**Aufgabenbeschreibung**
Beantworte bitte diese Fragen zum gegebenen Text:
1. Wer führte im Obersten Gerichtshof den Vorsitz?
2. Welcher Streitwert wird angegeben?
3. Wie lautet der Spruch zum Revisionsrekurs?

___ Gegebener Text ___

Der Oberste Gerichtshof hat durch den Senatspräsidenten des Obersten Gerichtshofes Hon.Prof.Dr.Griehsler als Vorsitzenden und durch die Hofräte des Obersten Gerichtshofes Dr.Huber, Dr.Graf, Dr.Jelinek und Dr.Schinko als weitere Richter in der Rechtssache der klagenden und gefährdeten Partei ***** C*****-Stiftung, ***** vertreten durch Cerha, Hempel & Spiegelfeld, Rechtsanwälte in Wien, wider die beklagte Partei und Gegnerin der gefährdeten Partei Ö***** Aktiengesellschaft, ***** vertreten durch Dr.Michael Graff, Rechtsanwalt in Wien, wegen Unterlassung (Streitwert S 20,000.000), infolge Revisionsrekurses der Gegnerin der gefährdeten Partei gegen den Beschluß des Oberlandesgerichtes Wien als Rekursgericht vom 20. August 1992, GZ 3 R 156/92-11, womit der Beschluß des Handelsgerichtes Wien vom 9.Juli 1992, GZ 14 Cg 87/92-7, abgeändert wurde, folgenden

Beschluß

gefaßt:

Spruch

Dem Revisionsrekurs wird Folge gegeben.

___ Bereitgestelltes Material ___

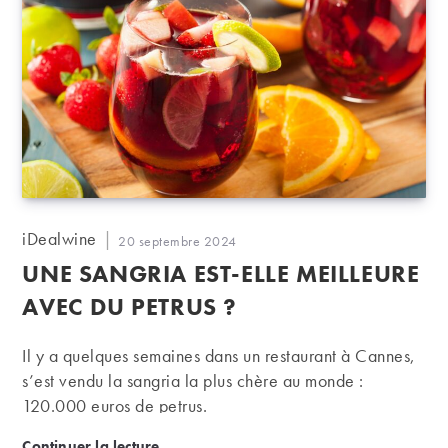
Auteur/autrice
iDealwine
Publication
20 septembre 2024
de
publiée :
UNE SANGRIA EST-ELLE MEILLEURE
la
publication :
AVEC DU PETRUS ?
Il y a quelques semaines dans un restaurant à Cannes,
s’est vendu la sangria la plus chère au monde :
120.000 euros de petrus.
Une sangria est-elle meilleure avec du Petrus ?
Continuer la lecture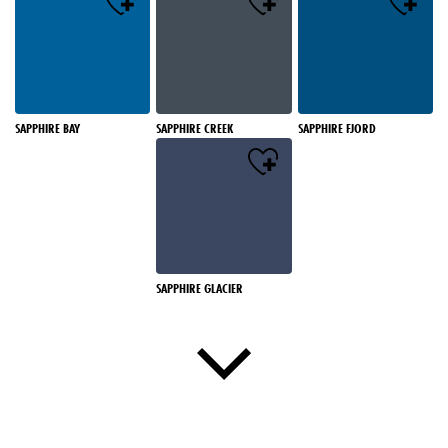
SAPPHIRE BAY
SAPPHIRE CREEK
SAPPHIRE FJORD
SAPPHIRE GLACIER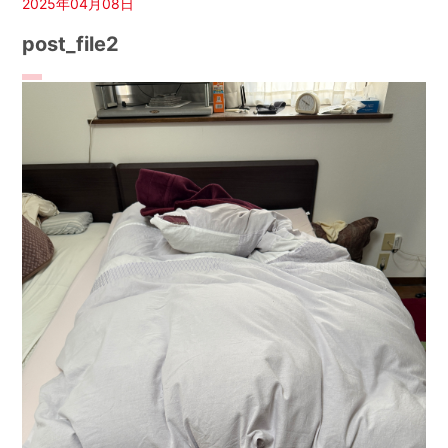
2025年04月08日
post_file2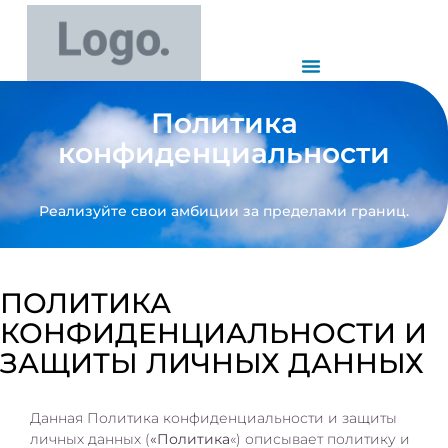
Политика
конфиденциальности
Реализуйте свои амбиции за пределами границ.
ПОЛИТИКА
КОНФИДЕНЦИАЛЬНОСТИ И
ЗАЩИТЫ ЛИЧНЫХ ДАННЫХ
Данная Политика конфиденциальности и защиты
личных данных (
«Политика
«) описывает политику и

___
___ Bereitgestelltes Material ___

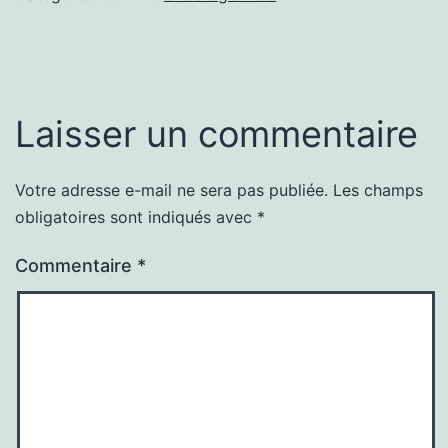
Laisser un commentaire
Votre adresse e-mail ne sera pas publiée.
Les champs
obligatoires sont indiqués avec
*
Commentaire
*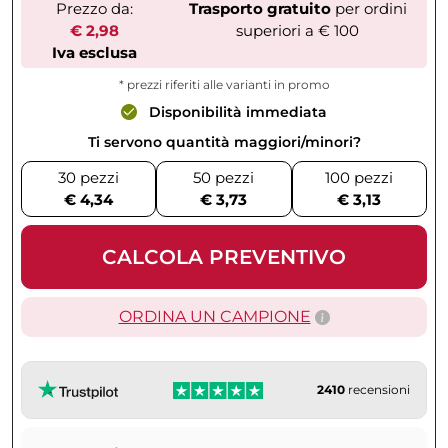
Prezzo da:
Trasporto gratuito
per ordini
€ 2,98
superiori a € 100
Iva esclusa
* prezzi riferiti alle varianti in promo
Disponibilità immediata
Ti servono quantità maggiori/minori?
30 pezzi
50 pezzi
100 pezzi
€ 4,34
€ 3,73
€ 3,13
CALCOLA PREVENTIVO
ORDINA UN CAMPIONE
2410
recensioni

___

**Antwortfeld**
1. Der Senatspräsident des Obersten Gerichtshofes Hon.Prof.Dr.Griehsler.
2. S 20,000.000.
3. Dem Revisionsrekurs wird Folge gegeben.